On this part of Steuben Street, there is a gym and a couple of pubs.  I believe either this building or one nearby is slated for residential conversion.

Looking north on Chapel Street.  17 Chapel (see below) is the building in the distance with the scaffolding on it.
Chapel Street is the site of one of the larger conversions to a fully-residential building.  The project is called 17 Chapel.  It involves converting an old four-story car dealership to a 7 story condominium building with an 8th story rooftop terrace.  They are able to add three stories to the building because its original use required such a super sturdy building.  As a result, many units are very expensive, which many on the Places and Spaces Times Union blog complain about.  However, according to the owner in this Places and Spaces post, most of the expensive units have gone and most that are left are on the lower end of the price spectrum.  It's also pretty cool to see the owner joining the discussion.  You can see a full list of available units here.

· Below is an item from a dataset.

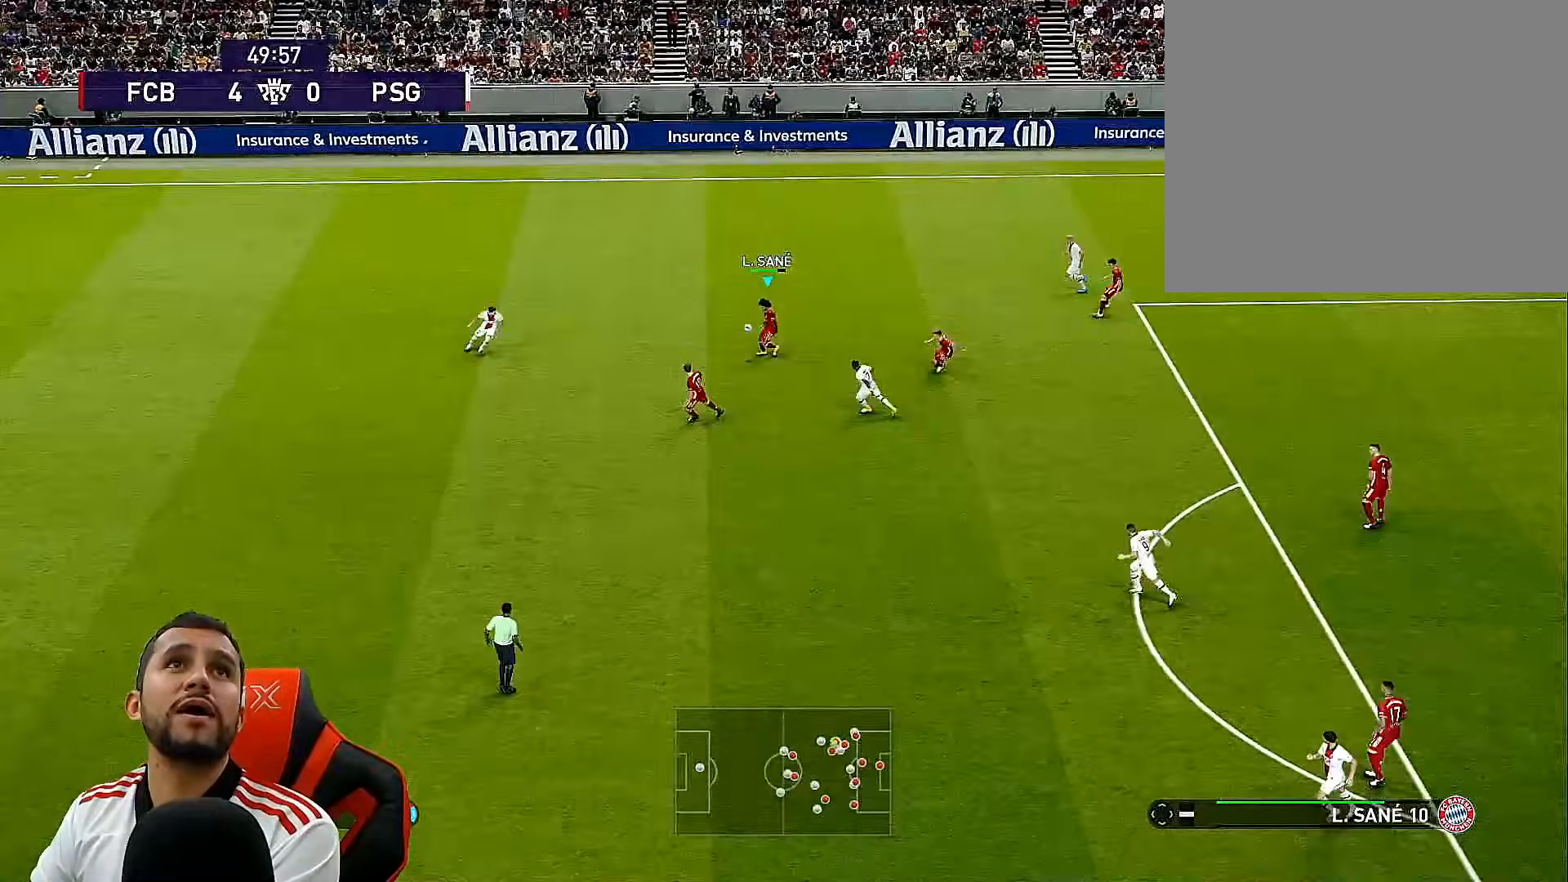
{"buttons": ["DPAD_DOWN", "DPAD_LEFT"], "left_stick": "center", "right_stick": "center", "events": [[33, "CROSS", "down"], [33, "R2", "down"], [167, "CROSS", "up"], [183, "R2", "up"]]}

Pretty dismal sight looking south on Chapel Street.
This is a pretty cool building here.
Too much parking.  You could see how by even just filling in this space with something, you'd have an awesome street.
Ongoing construction, looking north on Lodge Street toward Columbia Street.
When I moved to my apartment in April, I was also considering a studio on Columbia.  I thought that Center Square would be a better place for me, however.  I already knew I loved it.  Columbia Street will be visited on our next trip downtown.

This isn't a bad pedestrian path.  It's a neat little thing that you have to discover on foot.  The aesthetics could use some improvement.
The orange barrels aren't that nice of a touch.
This is such a sweet view here!

Climbing up to Eagle Street. 
At Eagle Street, across from the State Capitol is a beautiful small park.  Downtown Albany has a few of these.

Pocket Park by the Capitol.

The Park from the other angle.  The buildings on the street behind form one of the nicest parts of Albany.
Albany City Hall.
Really dark picture.  Click on it and it looks like something out of a movie.  What a nice park.  This is behind City Hall.

Taken in the other direction from the picture above.  The two pools are symmetrical across the path.

Looking east down Corning Place.

New York State Capitol.

City Hall, taken from the green in front of the plaza.
The Alfred E. Smith Building and One Commerce Plaza. 
That was as far as I made it before it got too dark to take more pictures.  Still, a very nice walk through Downtown Albany.  The weather was just perfect.  Earlier in the day was rain, then sun with heat and humidity. About halfway through the concert, it cooled down and a perfect breeze came off the Hudson.  Nights like this, events like this and walks like this are some of the best things about living in Albany.